WebAssembly 'initial-memory' Trickery
Well, it’s a been a while. So long in fact that I actually forgot how I had the site set up and couldn’t figure out how to actually add a new entry for about 15 minutes. Well, on the plus side, everything is up to date now.
I don’t really do as much side projects anymore, I find doing 40 hours of full-time programming tends to discourage too much hobby projects and instead I just spend my free time doing more relaxing hobbies that don’t really take any real mental effort, like video games.
I was inspired by a very recent problem at work, where I’m working on a rendering engine that also compiles to WebAssembly (i.e. as close as I comfortably want to get to ‘web development’.)
Specifically, there was an unexpected and considerable performance deficit when initialising a 3D scene on the Chrome browser, which performed fine on a native Win32 platform and also performed nearly as well on Firefox. Evidently there was something browser specific at play.
This project is set up intentionally with a very lightweight toolchain (i.e. not Emscripten.) Just plain C code being compiled by a fairly recent Clang/LLVM version, so it was odd that this was happening.
Now, I personally tend to program with a very crude ‘trial & error’ methodology in all my work. It may not be the most efficient approach, but I particularly like this because it allows me to very quickly learn, and occasionally pick up some interesting observations from iterative approaches in my work - some of which deviate quite a bit from the original goal, but can sometimes provide some interesting bits of knowledge upon retrospection.
In this case, it came in particularly handy. I knew up front that this was something that was browser specific, so I figured there’s little point in trying to change the code around to accomodate a single browser engine. Rather than trying 1 little change at a time, I went for a bit of a “shotgun” approach and made a whole bunch of changes - compiler flags, linker flags, toolchain upgrades.. All kinds of things that in combination were quite impractical, but it allowed me to quickly see if the full combination had any effect. And it did.
At this point I had to go in reverse. Revert my changes one by one until I found what really made an impact. Maybe it was a combination of things? Maybe it was a change that relied on another?
Turns out it was a single change. Changing the initial WebAssembly memory size. Changing this resulted in deserializing my data no longer taking ~5 minutes, but just ~20 seconds. Still twice as slow as Firefox & native variants, but far more acceptable, than.. well.. 5 minutes. Huh? I decided to investigate further why this had such a drastic effect.

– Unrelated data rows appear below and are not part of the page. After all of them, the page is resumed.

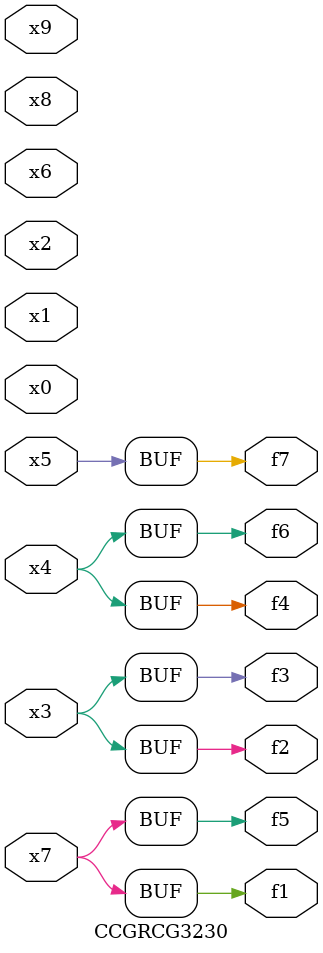
<source format=v>
module CCGRCG3230(
	input x0, x1, x2, x3, x4, x5, x6, x7, x8, x9,
	output f1, f2, f3, f4, f5, f6, f7
);
	assign f1 = x7;
	assign f2 = x3;
	assign f3 = x3;
	assign f4 = x4;
	assign f5 = x7;
	assign f6 = x4;
	assign f7 = x5;
endmodule

</source>
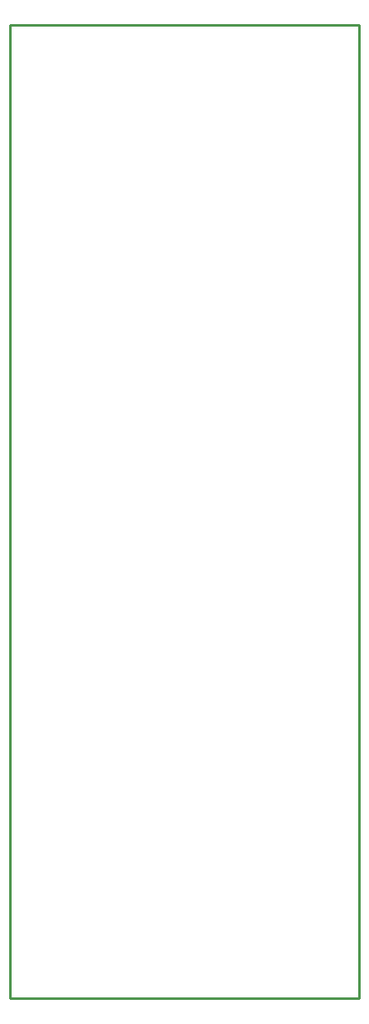
<source format=gko>
G04 EAGLE Gerber RS-274X export*
G75*
%MOMM*%
%FSLAX34Y34*%
%LPD*%
%INBoard Outline*%
%IPPOS*%
%AMOC8*
5,1,8,0,0,1.08239X$1,22.5*%
G01*
%ADD10C,0.000000*%
%ADD11C,0.254000*%


D10*
X0Y0D02*
X355600Y0D01*
X355600Y990600D02*
X0Y990600D01*
X0Y0D01*
X355600Y0D02*
X355600Y990600D01*
D11*
X0Y0D02*
X355600Y0D01*
X355600Y990600D01*
X0Y990600D01*
X0Y0D01*
M02*

</source>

For a very brief bit of background, this application sets a very small initial size, but explicitly sets a maximum memory size of 4GB (because at the time, if the maximum isn’t set explicitly, some browsers only allow up to 2GB of memory usage.) Upon closer inspection, I found out that Chrome does not reserve the full maximum address space, unlike Firefox. Instead, when the heap is exhausted, a new address space is allocated and the old data is copied across. This only gets worse over time as the heap gets larger which explains why there’s such a significant performance difference. It looks like Chrome does in fact reserve some address space, but only up to 1GB.
Ironically, setting the initial memory size to 4GB (which sounds like a terrible idea, yes, but bear with me) doesn’t actually initialise 4GB. If anything, it behaves quite similarly to what Firefox was already doing - reserving 4GB of address space / virtual memory, and allocates a small and practical heap up front that grows over time. I’ll have to test this doesn’t cause instability on mobile devices, but otherwise this seems to completely fix the performance problems with loading large data up front.
TL;DR - Chrome doesn’t reserve address space for WebAssembly memory. Consider being bold and setting your “initial” size high if you deal with potentially large data, even if your gut tells you this is wrong. Maybe when memory64 (i.e. 64-bit WebAssembly) becomes standardised this problem goes away, but we’ll see.